GOAL OF THE EXERCISE: What is needed is an exact copy of the line with "Figure 1: First" and all lines that follow it in the entries below, the last line included.
====== GIVEN RECORDS ======
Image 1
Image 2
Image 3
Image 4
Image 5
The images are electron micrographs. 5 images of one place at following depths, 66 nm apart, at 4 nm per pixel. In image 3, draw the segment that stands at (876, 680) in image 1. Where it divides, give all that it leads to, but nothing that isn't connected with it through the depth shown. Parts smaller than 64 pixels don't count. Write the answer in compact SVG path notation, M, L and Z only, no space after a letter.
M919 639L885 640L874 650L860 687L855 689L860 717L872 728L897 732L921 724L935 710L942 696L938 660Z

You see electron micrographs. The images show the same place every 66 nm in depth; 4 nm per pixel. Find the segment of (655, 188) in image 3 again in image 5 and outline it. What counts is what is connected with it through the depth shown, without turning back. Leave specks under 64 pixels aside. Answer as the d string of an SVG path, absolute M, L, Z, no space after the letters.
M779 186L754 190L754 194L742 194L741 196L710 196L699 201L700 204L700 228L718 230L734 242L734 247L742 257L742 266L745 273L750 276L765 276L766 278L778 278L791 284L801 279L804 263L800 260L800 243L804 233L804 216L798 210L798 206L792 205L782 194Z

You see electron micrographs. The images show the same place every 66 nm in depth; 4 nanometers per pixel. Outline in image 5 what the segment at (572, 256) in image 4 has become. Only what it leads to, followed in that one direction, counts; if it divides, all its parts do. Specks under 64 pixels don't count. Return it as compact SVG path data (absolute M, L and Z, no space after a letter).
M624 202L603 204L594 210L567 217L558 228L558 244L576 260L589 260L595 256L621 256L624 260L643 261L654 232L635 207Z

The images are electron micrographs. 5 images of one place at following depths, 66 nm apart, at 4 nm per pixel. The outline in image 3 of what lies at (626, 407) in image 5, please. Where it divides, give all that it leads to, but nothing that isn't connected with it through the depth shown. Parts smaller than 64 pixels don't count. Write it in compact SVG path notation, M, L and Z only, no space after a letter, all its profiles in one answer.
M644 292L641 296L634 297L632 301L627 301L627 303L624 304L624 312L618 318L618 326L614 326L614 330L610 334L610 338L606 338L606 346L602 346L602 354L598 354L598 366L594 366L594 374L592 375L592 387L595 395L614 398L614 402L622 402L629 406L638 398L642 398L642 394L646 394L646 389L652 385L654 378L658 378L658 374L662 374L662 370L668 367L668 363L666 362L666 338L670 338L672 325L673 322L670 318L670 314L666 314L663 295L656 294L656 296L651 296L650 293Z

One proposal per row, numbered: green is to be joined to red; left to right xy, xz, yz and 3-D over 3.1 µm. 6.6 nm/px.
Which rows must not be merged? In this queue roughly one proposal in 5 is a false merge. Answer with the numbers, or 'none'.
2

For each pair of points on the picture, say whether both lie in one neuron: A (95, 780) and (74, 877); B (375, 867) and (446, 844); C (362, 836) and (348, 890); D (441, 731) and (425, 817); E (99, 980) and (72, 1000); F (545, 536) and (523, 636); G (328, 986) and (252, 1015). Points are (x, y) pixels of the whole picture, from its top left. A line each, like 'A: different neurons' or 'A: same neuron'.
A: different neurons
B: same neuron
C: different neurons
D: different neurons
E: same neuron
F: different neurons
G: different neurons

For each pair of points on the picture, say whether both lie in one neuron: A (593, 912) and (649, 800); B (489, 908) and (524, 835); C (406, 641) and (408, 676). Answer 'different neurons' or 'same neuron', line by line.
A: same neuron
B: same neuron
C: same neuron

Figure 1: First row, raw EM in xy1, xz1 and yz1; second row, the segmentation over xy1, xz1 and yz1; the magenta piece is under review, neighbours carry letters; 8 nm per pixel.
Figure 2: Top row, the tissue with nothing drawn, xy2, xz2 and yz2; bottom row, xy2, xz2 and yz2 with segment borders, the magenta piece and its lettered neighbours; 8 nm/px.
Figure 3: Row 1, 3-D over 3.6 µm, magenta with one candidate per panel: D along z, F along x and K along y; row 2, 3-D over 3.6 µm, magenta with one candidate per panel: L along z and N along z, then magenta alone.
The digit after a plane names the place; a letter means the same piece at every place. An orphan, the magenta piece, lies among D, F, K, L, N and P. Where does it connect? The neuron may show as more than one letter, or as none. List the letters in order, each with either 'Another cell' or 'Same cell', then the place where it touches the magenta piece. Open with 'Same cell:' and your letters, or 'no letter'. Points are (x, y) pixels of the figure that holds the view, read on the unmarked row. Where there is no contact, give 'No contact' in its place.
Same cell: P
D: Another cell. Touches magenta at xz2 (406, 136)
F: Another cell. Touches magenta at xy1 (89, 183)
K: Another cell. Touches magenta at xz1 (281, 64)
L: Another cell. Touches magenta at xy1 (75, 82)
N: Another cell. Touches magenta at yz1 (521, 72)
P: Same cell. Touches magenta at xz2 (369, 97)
======
RESPONSE BOX:
Figure 1: First row, raw EM in xy1, xz1 and yz1; second row, the segmentation over xy1, xz1 and yz1; the magenta piece is under review, neighbours carry letters; 8 nm per pixel.
Figure 2: Top row, the tissue with nothing drawn, xy2, xz2 and yz2; bottom row, xy2, xz2 and yz2 with segment borders, the magenta piece and its lettered neighbours; 8 nm/px.
Figure 3: Row 1, 3-D over 3.6 µm, magenta with one candidate per panel: D along z, F along x and K along y; row 2, 3-D over 3.6 µm, magenta with one candidate per panel: L along z and N along z, then magenta alone.
The digit after a plane names the place; a letter means the same piece at every place. An orphan, the magenta piece, lies among D, F, K, L, N and P. Where does it connect? The neuron may show as more than one letter, or as none. List the letters in order, each with either 'Another cell' or 'Same cell', then the place where it touches the magenta piece. Open with 'Same cell:' and your letters, or 'no letter'. Points are (x, y) pixels of the figure that holds the view, read on the unmarked row. Where there is no contact, give 'No contact' in its place.
Same cell: P
D: Another cell. Touches magenta at xz2 (406, 136)
F: Another cell. Touches magenta at xy1 (89, 183)
K: Another cell. Touches magenta at xz1 (281, 64)
L: Another cell. Touches magenta at xy1 (75, 82)
N: Another cell. Touches magenta at yz1 (521, 72)
P: Same cell. Touches magenta at xz2 (369, 97)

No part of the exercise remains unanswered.